# [Text for analysis]
So during December, the Light started shining into my foggy thoughts and view.
First, a chat with a couple of co-workers let me see that my perspective was off at school.  I had interpreted things incorrectly and too personally.  Wow!  What a difference that made!  During the second semester, instead of seeing the negative, I started looking for the positive.  By the end of second semester, I realized how blessed I was from this year and the group of teachers I teach alongside.  I also realized regardless of how much I enjoyed planning with my sidekick, I also really enjoy the freedom of being able to plan for my class alone.  Weird?  Yes.  Both are great, but it had been so long since I had just planned "my room's units & lessons" that the freedom was...freeing.

Then, I also was overjoyed when "Connect" started on Wednesdays.  Instead of having the consistency of every week, we now had focused sessions when the church came together and then separated into various groups for a set number of weeks.  Guess what?  It makes sense...it works well.  It's different, but change isn't always bad.

Also, as the final nine-weeks started, I was chatting to my former small group's leader, and he mentioned that he thought our group should restart.  Yep, we met for the first time last Friday, and what a blessing it was!  These things I've attempted to share in writing I shared with these dear people in a testimony during our prayer time.  You see, I asked them to pray for me as I sang in worship this morning.  What song?  "I Am Not Alone".  My prayer request was that tears wouldn't flow.  Guess what?  They tried to make an appearance during the final chorus, but I bit my lip...and made it through.

So, why write this post?  Well, to remind you that through the valley, He will be with you.  In the midst of deep sorrow, He will be with you.  He wants to be your strength and your defender.  Through your trials, He will be faithful.

[Pose estimation data]
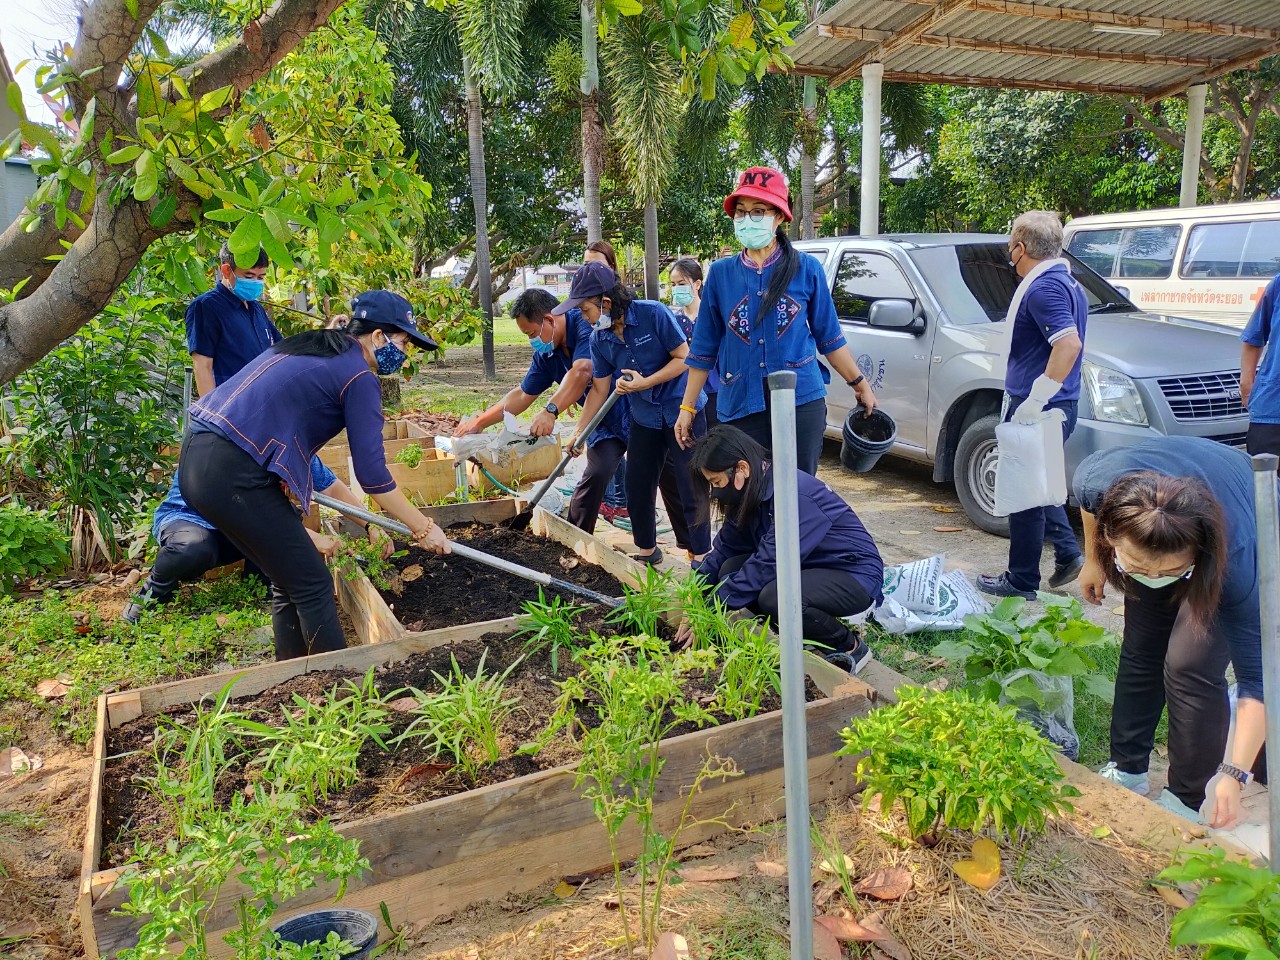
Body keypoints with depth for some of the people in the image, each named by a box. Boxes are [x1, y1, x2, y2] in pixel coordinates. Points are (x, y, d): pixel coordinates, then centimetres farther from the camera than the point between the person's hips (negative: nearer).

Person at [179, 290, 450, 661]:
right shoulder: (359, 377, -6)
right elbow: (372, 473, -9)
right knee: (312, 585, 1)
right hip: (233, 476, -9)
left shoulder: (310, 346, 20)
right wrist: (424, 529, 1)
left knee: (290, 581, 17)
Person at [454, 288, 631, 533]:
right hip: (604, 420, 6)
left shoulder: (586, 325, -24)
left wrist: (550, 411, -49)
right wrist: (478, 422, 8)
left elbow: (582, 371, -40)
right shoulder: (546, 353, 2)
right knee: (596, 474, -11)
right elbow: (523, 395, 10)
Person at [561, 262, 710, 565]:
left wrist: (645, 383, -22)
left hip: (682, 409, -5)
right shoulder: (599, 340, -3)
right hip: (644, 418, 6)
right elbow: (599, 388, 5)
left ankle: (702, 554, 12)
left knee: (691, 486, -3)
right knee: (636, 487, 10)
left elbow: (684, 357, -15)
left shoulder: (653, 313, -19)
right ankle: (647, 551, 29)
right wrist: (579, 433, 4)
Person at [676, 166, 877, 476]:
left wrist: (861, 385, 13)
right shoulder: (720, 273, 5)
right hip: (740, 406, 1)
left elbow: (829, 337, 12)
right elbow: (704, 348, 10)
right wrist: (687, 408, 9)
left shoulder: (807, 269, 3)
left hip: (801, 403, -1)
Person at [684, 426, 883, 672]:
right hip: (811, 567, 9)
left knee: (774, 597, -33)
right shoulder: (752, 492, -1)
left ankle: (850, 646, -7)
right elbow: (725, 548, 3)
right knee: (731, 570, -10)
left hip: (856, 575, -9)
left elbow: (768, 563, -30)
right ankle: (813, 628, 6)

...

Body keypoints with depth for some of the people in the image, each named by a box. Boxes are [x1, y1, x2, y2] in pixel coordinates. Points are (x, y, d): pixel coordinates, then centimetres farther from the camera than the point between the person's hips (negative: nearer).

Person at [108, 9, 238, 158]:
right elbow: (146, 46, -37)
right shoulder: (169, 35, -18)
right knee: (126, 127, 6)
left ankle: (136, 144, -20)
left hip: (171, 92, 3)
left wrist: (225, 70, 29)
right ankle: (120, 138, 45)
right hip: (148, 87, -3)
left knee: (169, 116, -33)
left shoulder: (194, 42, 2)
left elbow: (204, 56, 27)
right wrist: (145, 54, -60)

# [Assignment]
Carry on the personal faith reflection about a year at school and church, picking up right after its final sentence. You don't need the material to do this.

# [Exercise result]
As I was getting ready to leave church this morning, several of my CBC family made comments about the song.  The Sunday Lunch Ladies congratulated me on not crying, but a few admitted that they had.  Then, my small group leader said he thought it was one of my best.  Why?  I told him it must be because instead of singing a song someone had asked me to sing or a song that I was challenged by or touched by....I was offering a song that God had used to get me through a challenging year.  Yes, I am not alone...but you don't have to be either.

"It is the Lord who goes before you.  He will be with you; he will not leave you or forsake you.  Do not fear or be dismayed."Deuteronomy 31:8 ESV


Oh, I shared before that I knew the reason I waited.  Did you figure it out?  If I had written this during the fall, I would've been focused on the valley and the darkness I felt.  If I had written it at the beginning of the year, my joy of teaching had returned, but I was still struggling with church changes.  So, today, as I returned to the welcome center after singing on the praise team, I had an overwhelming A-Ha moment. (I wonder if they bring God joy like they bring me joy when my kiddos have those moments?)
I am God's child.  He holds me in the palm of His hand.  When storms or challenges come, He's there.  He never changes, regardless of how many changes overwhelm me.  He is faithful.  He's got this!

Well, it's Sunday afternoon....the day of rest, so now that I've sat at my computer writing this post for over 90 minutes, I think I should take a nap.  Blessings!